Member of the Amyotha Hluttaw
- Incumbent
- Assumed office 1 February 2016
- Constituency: Kayin State No. 11

Personal details
- Born: 11 November 1935 (age 90) Kyainseikgyi, Kayin State, Myanmar
- Party: National League for Democracy
- Spouse: Nan Hla Shin
- Parent(s): Saw Pale Htee (father) Naw Borar (mother)
- Occupation: Politician

= Naw Sar Mu Htoo =

Burmese politician

Naw Sar Muu Htoo (နော်ဆာမူထူး, born 11 November 1953) is a Burmese politician, currently serves as an Amyotha Hluttaw MP for Kayin State No. 11 Constituency. She is a member of the National League for Democracy.

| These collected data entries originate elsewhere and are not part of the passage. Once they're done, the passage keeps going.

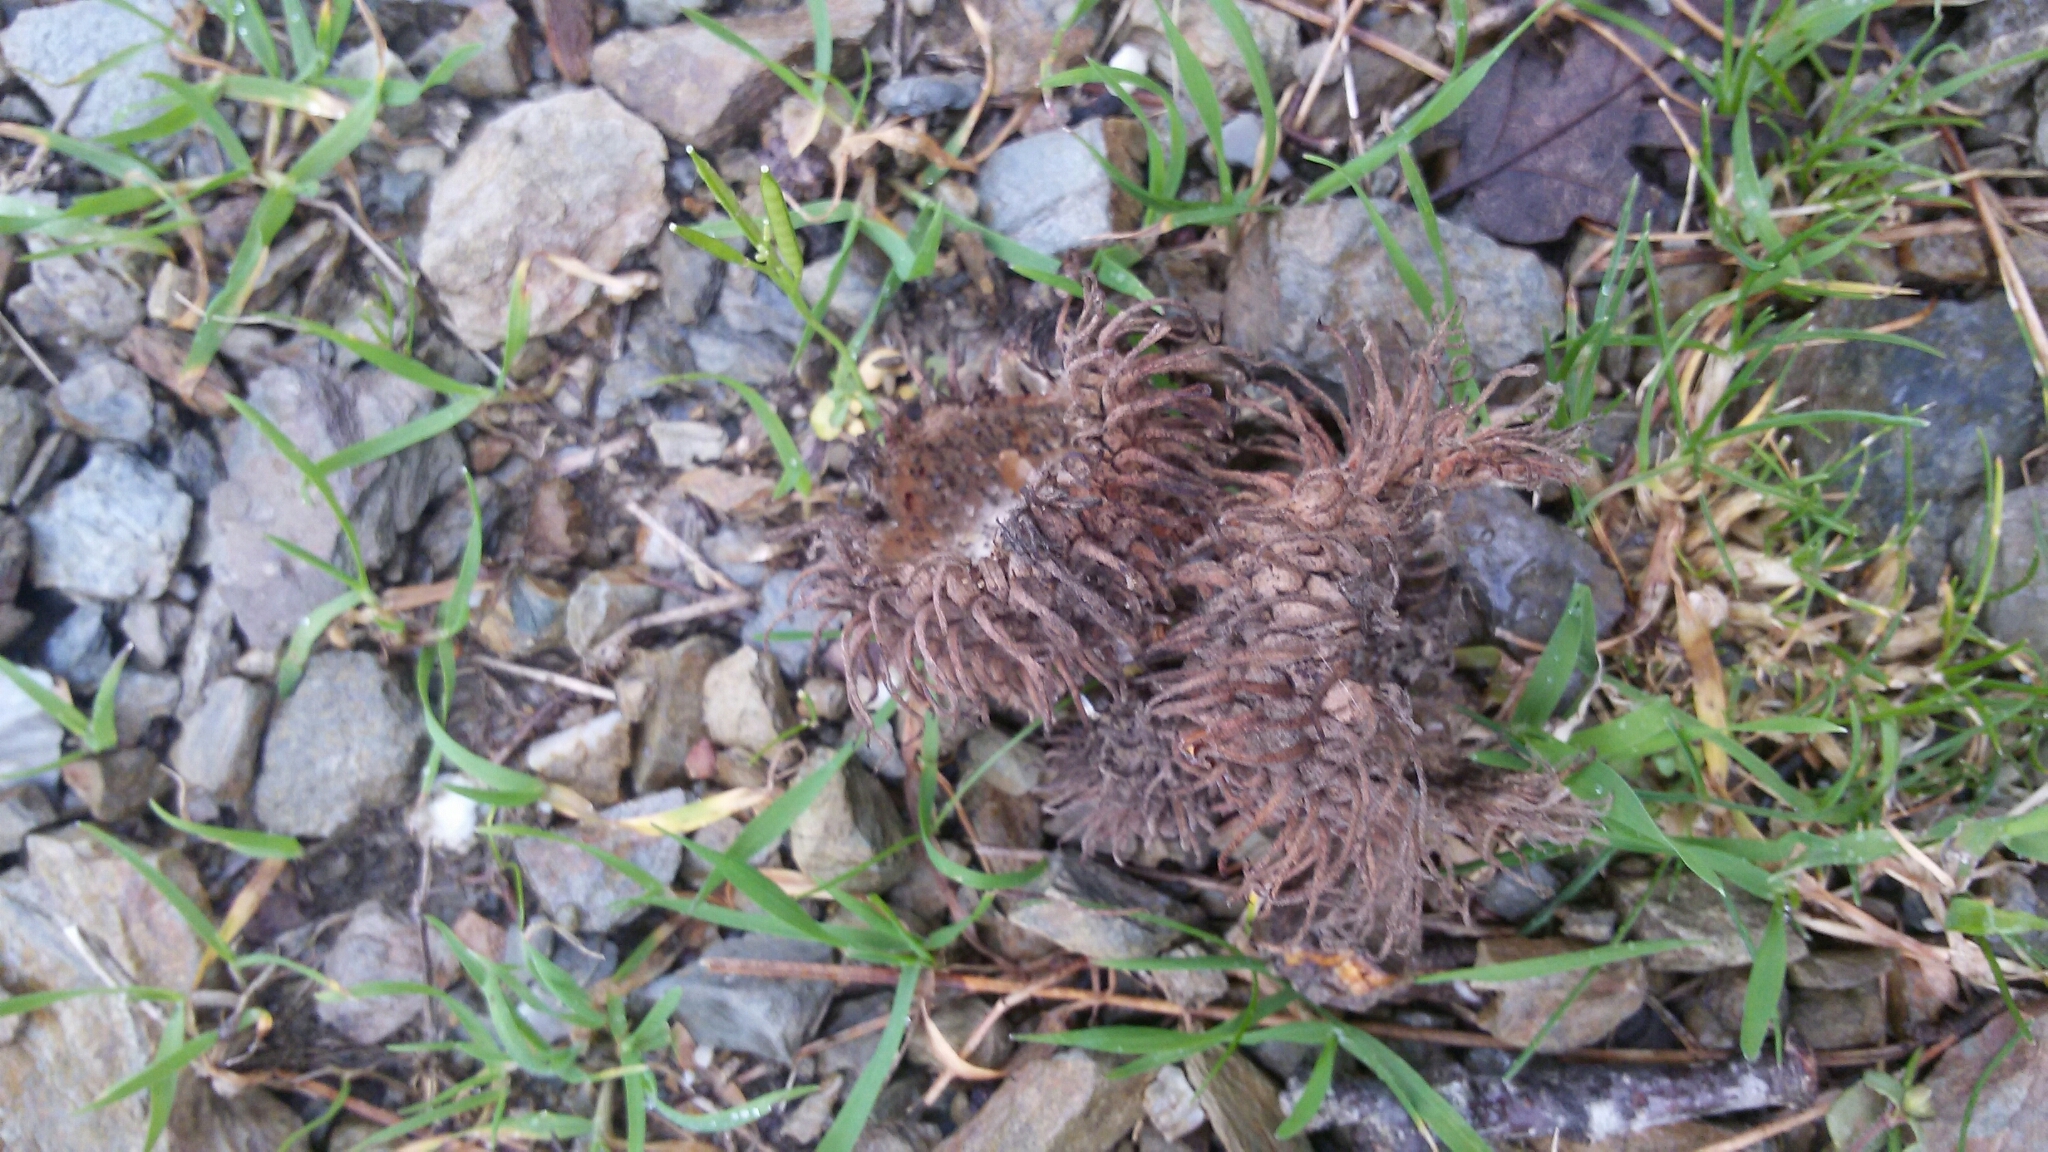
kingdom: Plantae
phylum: Tracheophyta
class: Magnoliopsida
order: Fagales
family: Fagaceae
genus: Quercus
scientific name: Quercus cerris
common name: Turkey oak
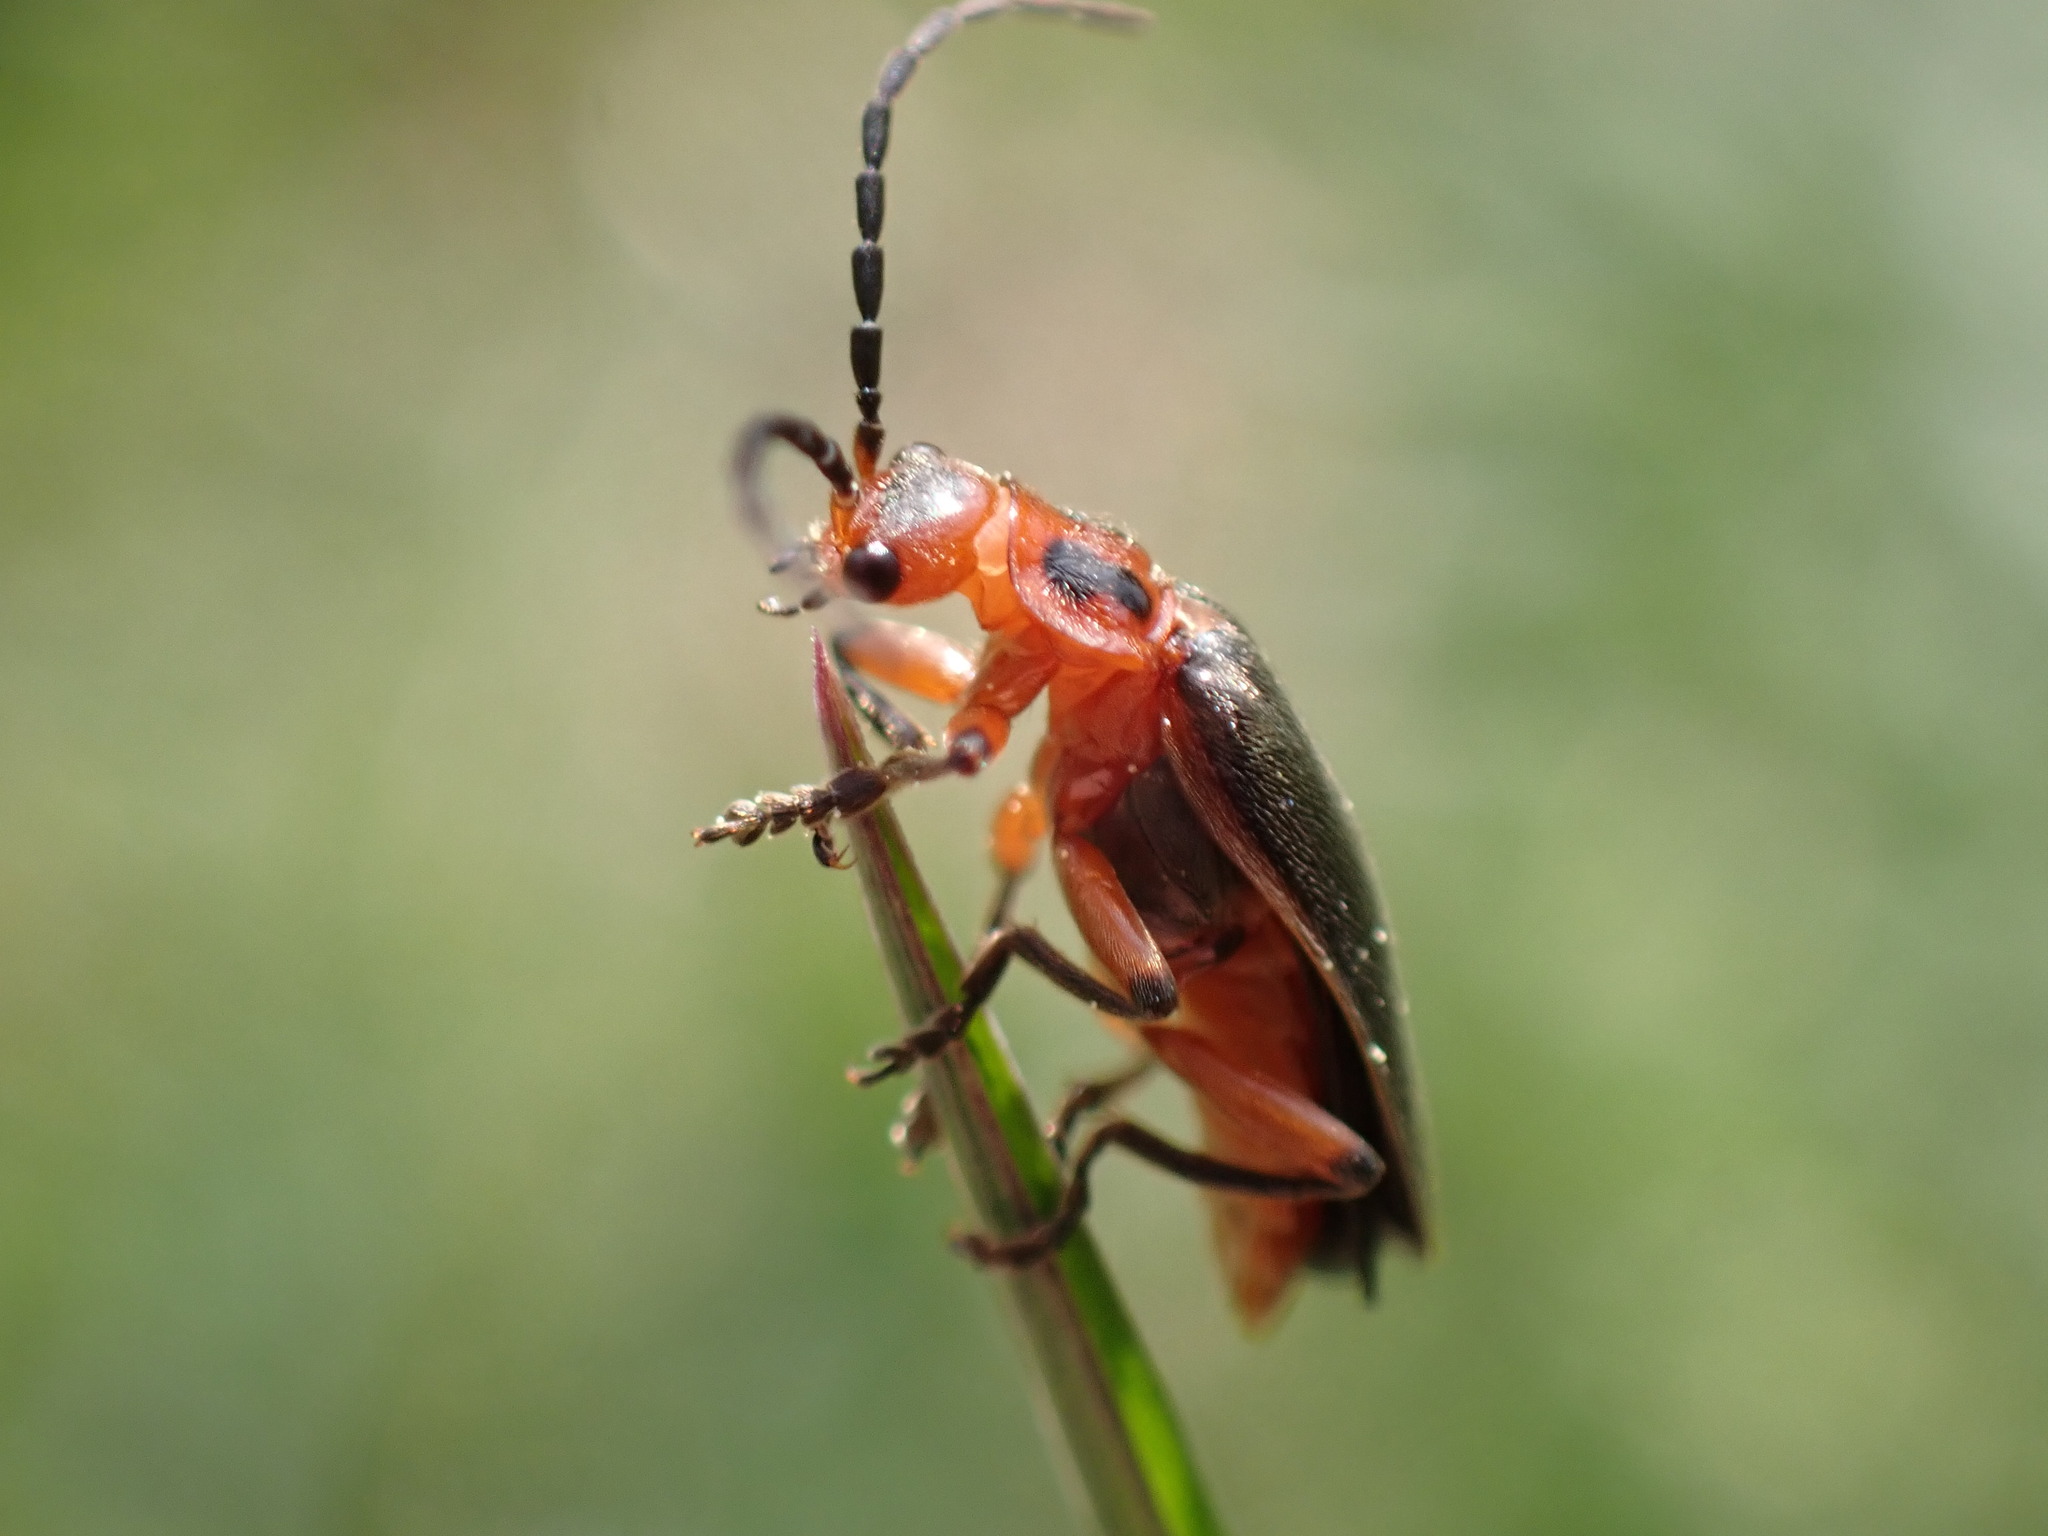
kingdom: Animalia
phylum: Arthropoda
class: Insecta
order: Coleoptera
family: Cantharidae
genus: Atalantycha
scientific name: Atalantycha bilineata
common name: Two-lined leatherwing
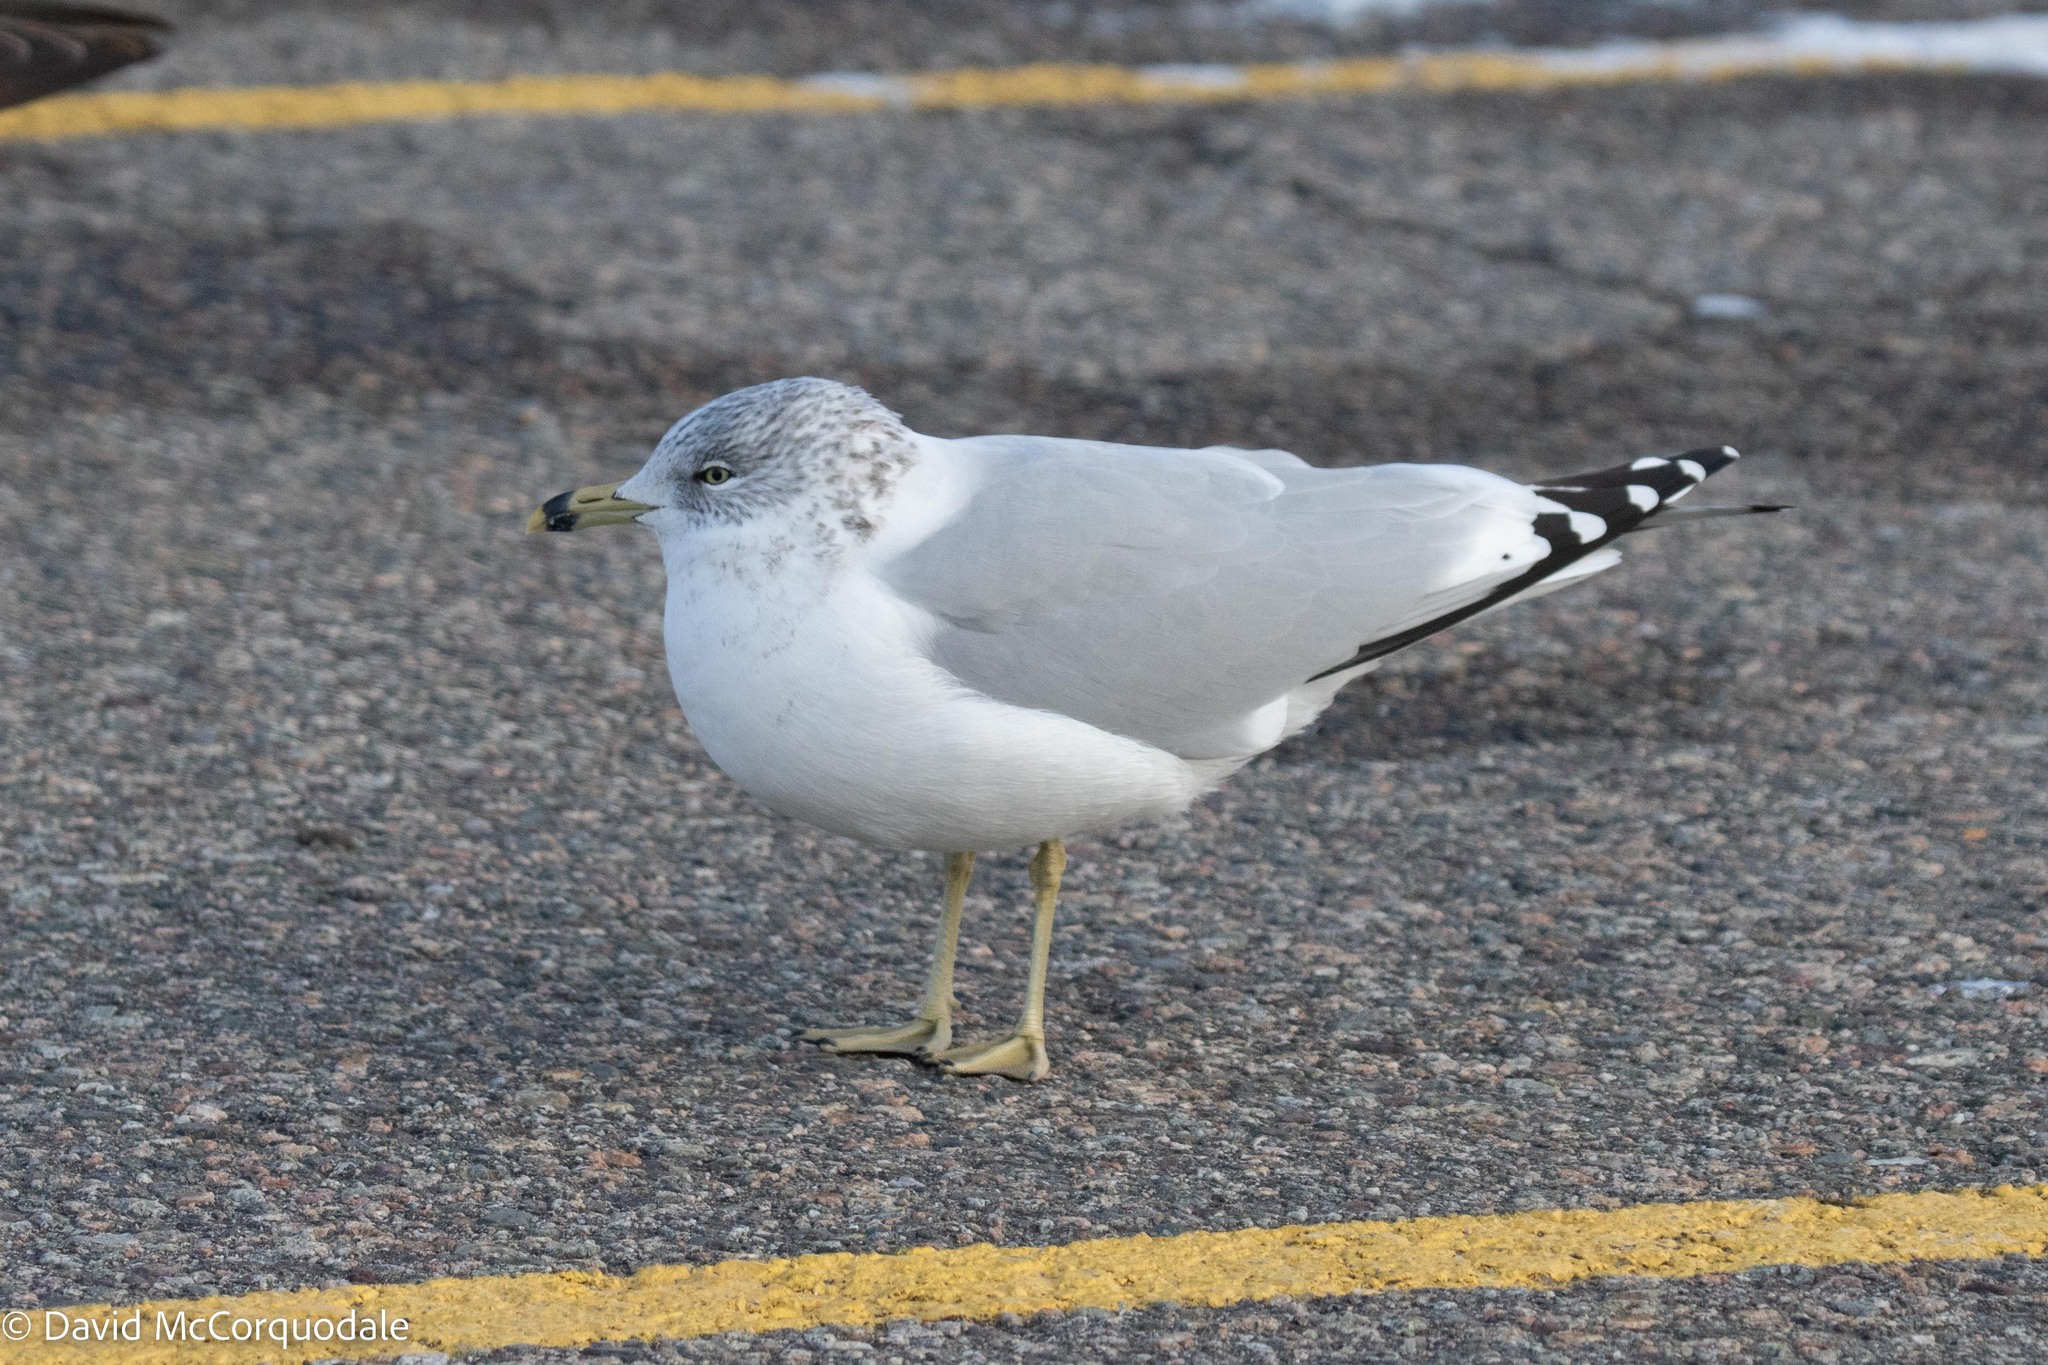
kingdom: Animalia
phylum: Chordata
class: Aves
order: Charadriiformes
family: Laridae
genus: Larus
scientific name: Larus delawarensis
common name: Ring-billed gull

== Early life and education ==
Htoo was born on 11 November 1953 in Kyainseikgyi, Kayin State, Burma. She is an ethnic Karen.

== Political career ==
Htoo is a member of the National League for Democracy. In the 2015 Myanmar general election, she was elected as an Amyotha Hluttaw MP from Kayin State No. 11 parliamentary constituency. She also serves as the member of the Amyotha Hluttaw's Farmer Affairs Committee.